What other congregations are saying about parish nurses
By Susan Shinn
Here’s what others are saying about parish nursing in the South Rowan area:
First Methodist, China Grove
Beginning in 2000, Martha Baker became the county’s first parish nurse, serving First Methodist Church in China Grove until 2006.
Although the church hired a youth and children’s minister after Baker retired, the need for a parish nurse was still there, according to the Rev. Vance Lowe.
Zetta Earnhardt is in the process of becoming the church’s volunteer parish nurse.
“It’s really good for our senior population,” Lowe says, “and they probably made the most use of it.”
But Earnhardt will also be conducting health fairs and providing education on health issues for the wider congregation as well.
Because Earnhardt works full-time as a nurse at the health department, Lowe says, “We’ll have to be creative with scheduling her time. But we figured that it was better than not having a parish nurse.”

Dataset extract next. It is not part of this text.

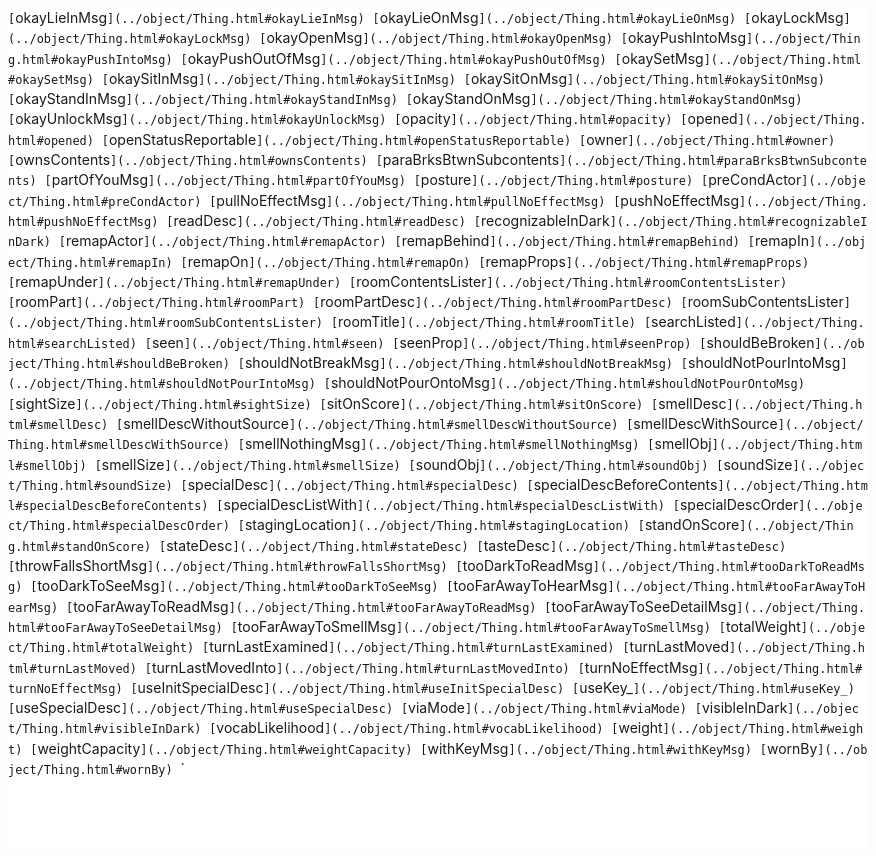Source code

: `[`okayLieInMsg`](../object/Thing.html#okayLieInMsg)`  `[`okayLieOnMsg`](../object/Thing.html#okayLieOnMsg)`  `[`okayLockMsg`](../object/Thing.html#okayLockMsg)`  `[`okayOpenMsg`](../object/Thing.html#okayOpenMsg)`  `[`okayPushIntoMsg`](../object/Thing.html#okayPushIntoMsg)`  `[`okayPushOutOfMsg`](../object/Thing.html#okayPushOutOfMsg)`  `[`okaySetMsg`](../object/Thing.html#okaySetMsg)`  `[`okaySitInMsg`](../object/Thing.html#okaySitInMsg)`  `[`okaySitOnMsg`](../object/Thing.html#okaySitOnMsg)`  `[`okayStandInMsg`](../object/Thing.html#okayStandInMsg)`  `[`okayStandOnMsg`](../object/Thing.html#okayStandOnMsg)`  `[`okayUnlockMsg`](../object/Thing.html#okayUnlockMsg)`  `[`opacity`](../object/Thing.html#opacity)`  `[`opened`](../object/Thing.html#opened)`  `[`openStatusReportable`](../object/Thing.html#openStatusReportable)`  `[`owner`](../object/Thing.html#owner)`  `[`ownsContents`](../object/Thing.html#ownsContents)`  `[`paraBrksBtwnSubcontents`](../object/Thing.html#paraBrksBtwnSubcontents)`  `[`partOfYouMsg`](../object/Thing.html#partOfYouMsg)`  `[`posture`](../object/Thing.html#posture)`  `[`preCondActor`](../object/Thing.html#preCondActor)`  `[`pullNoEffectMsg`](../object/Thing.html#pullNoEffectMsg)`  `[`pushNoEffectMsg`](../object/Thing.html#pushNoEffectMsg)`  `[`readDesc`](../object/Thing.html#readDesc)`  `[`recognizableInDark`](../object/Thing.html#recognizableInDark)`  `[`remapActor`](../object/Thing.html#remapActor)`  `[`remapBehind`](../object/Thing.html#remapBehind)`  `[`remapIn`](../object/Thing.html#remapIn)`  `[`remapOn`](../object/Thing.html#remapOn)`  `[`remapProps`](../object/Thing.html#remapProps)`  `[`remapUnder`](../object/Thing.html#remapUnder)`  `[`roomContentsLister`](../object/Thing.html#roomContentsLister)`  `[`roomPart`](../object/Thing.html#roomPart)`  `[`roomPartDesc`](../object/Thing.html#roomPartDesc)`  `[`roomSubContentsLister`](../object/Thing.html#roomSubContentsLister)`  `[`roomTitle`](../object/Thing.html#roomTitle)`  `[`searchListed`](../object/Thing.html#searchListed)`  `[`seen`](../object/Thing.html#seen)`  `[`seenProp`](../object/Thing.html#seenProp)`  `[`shouldBeBroken`](../object/Thing.html#shouldBeBroken)`  `[`shouldNotBreakMsg`](../object/Thing.html#shouldNotBreakMsg)`  `[`shouldNotPourIntoMsg`](../object/Thing.html#shouldNotPourIntoMsg)`  `[`shouldNotPourOntoMsg`](../object/Thing.html#shouldNotPourOntoMsg)`  `[`sightSize`](../object/Thing.html#sightSize)`  `[`sitOnScore`](../object/Thing.html#sitOnScore)`  `[`smellDesc`](../object/Thing.html#smellDesc)`  `[`smellDescWithoutSource`](../object/Thing.html#smellDescWithoutSource)`  `[`smellDescWithSource`](../object/Thing.html#smellDescWithSource)`  `[`smellNothingMsg`](../object/Thing.html#smellNothingMsg)`  `[`smellObj`](../object/Thing.html#smellObj)`  `[`smellSize`](../object/Thing.html#smellSize)`  `[`soundObj`](../object/Thing.html#soundObj)`  `[`soundSize`](../object/Thing.html#soundSize)`  `[`specialDesc`](../object/Thing.html#specialDesc)`  `[`specialDescBeforeContents`](../object/Thing.html#specialDescBeforeContents)`  `[`specialDescListWith`](../object/Thing.html#specialDescListWith)`  `[`specialDescOrder`](../object/Thing.html#specialDescOrder)`  `[`stagingLocation`](../object/Thing.html#stagingLocation)`  `[`standOnScore`](../object/Thing.html#standOnScore)`  `[`stateDesc`](../object/Thing.html#stateDesc)`  `[`tasteDesc`](../object/Thing.html#tasteDesc)`  `[`throwFallsShortMsg`](../object/Thing.html#throwFallsShortMsg)`  `[`tooDarkToReadMsg`](../object/Thing.html#tooDarkToReadMsg)`  `[`tooDarkToSeeMsg`](../object/Thing.html#tooDarkToSeeMsg)`  `[`tooFarAwayToHearMsg`](../object/Thing.html#tooFarAwayToHearMsg)`  `[`tooFarAwayToReadMsg`](../object/Thing.html#tooFarAwayToReadMsg)`  `[`tooFarAwayToSeeDetailMsg`](../object/Thing.html#tooFarAwayToSeeDetailMsg)`  `[`tooFarAwayToSmellMsg`](../object/Thing.html#tooFarAwayToSmellMsg)`  `[`totalWeight`](../object/Thing.html#totalWeight)`  `[`turnLastExamined`](../object/Thing.html#turnLastExamined)`  `[`turnLastMoved`](../object/Thing.html#turnLastMoved)`  `[`turnLastMovedInto`](../object/Thing.html#turnLastMovedInto)`  `[`turnNoEffectMsg`](../object/Thing.html#turnNoEffectMsg)`  `[`useInitSpecialDesc`](../object/Thing.html#useInitSpecialDesc)`  `[`useKey_`](../object/Thing.html#useKey_)`  `[`useSpecialDesc`](../object/Thing.html#useSpecialDesc)`  `[`viaMode`](../object/Thing.html#viaMode)`  `[`visibleInDark`](../object/Thing.html#visibleInDark)`  `[`vocabLikelihood`](../object/Thing.html#vocabLikelihood)`  `[`weight`](../object/Thing.html#weight)`  `[`weightCapacity`](../object/Thing.html#weightCapacity)`  `[`withKeyMsg`](../object/Thing.html#withKeyMsg)`  `[`wornBy`](../object/Thing.html#wornBy)`  `

` `

` `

“I want to be available to the congregation as much as possible to answer their questions,” Earnhardt says. “I’m hoping that I can put more time in it at some point.”
Earnhardt knows that being a nurse at the health department will be an advantage, because is aware of current health issues that not only affect seniors but teens as well.
And she can explain in lay terms what those issues mean.
“That will be a big part of my job,” she says. “Those of the things of things I want to be available for.”
Concordia Lutheran, China Grove
Parish nurse Shirley Allen also works full-time, so much of her volunteer time is spent on the phone and on visits, according to The Rev. Ken Reed, Concordia’s pastor.
Allen, who works at NorthEast, brought the idea of parish nursing to the congregation.
“She’s been a direct resource person whom folks can call and talk to,” Reed says.
Allen even started a diabetes support group for the congregation because there had been so many requests for more information about the disease.
Allen makes hospital visits and offers prayer before and after surgeries, Reed says. “It’s really an extension of the pastoral ministry and an extension of the health ministry all wrapped up in a healthcare professional.”
Reed sees the fact that Allen is already a member of the congregation as an advantage.
“I think there’s a level of intimacy they have with her because she’s a church member that they don’t have with their healthcare provider.
“She has been an extremely valuable resource in talking with families about eldercare, Hospice and home health.”
Allen conducts blood pressure screenings one Sunday a month, and is always available on Sunday mornings.
“Even though she’s a volunteer, her availability is incredible,” Reed says. “She’s very approachable. She’s a resource for me.”
Prospect Presbyterian & Woodleaf UMC
Parish nurse Sybil Perrell serves two congregations, Prospect Presbyterian in Mooresville and Woodleaf United Methodist Church.
She works 15 hours a week at each church in paid positions.
Perrell has been in nursing for 30 years, and several years ago, her minister encouraged her to go into the ministry.
As Perrell discerned her call, she discovered parish nursing.
“I thought, hey, this is something I can go into without switching careers,” Perrell says.
She discovered that parish nursing was the perfect fit for her.
She took a weeklong course in Florida in 2004, and became a volunteer parish nurse at Woodleaf in 2007.
She began part-time work at Prospect in September 2007, and switched to part-time work at Woodleaf in August.
She also works eight hours a week as an occupational health nurse.
A big part of her ministry centers around teaching. She’s taught a Bible study/exercise class and a Bible study/weight loss class with younger populations.
“I enjoy teaching very much,” Perrell says. “This has given me a good outlet for my teaching skills.”
She’s satisfied with her call.
“I think this is what God had planned all along,” she says. “This is what I was meant to do.”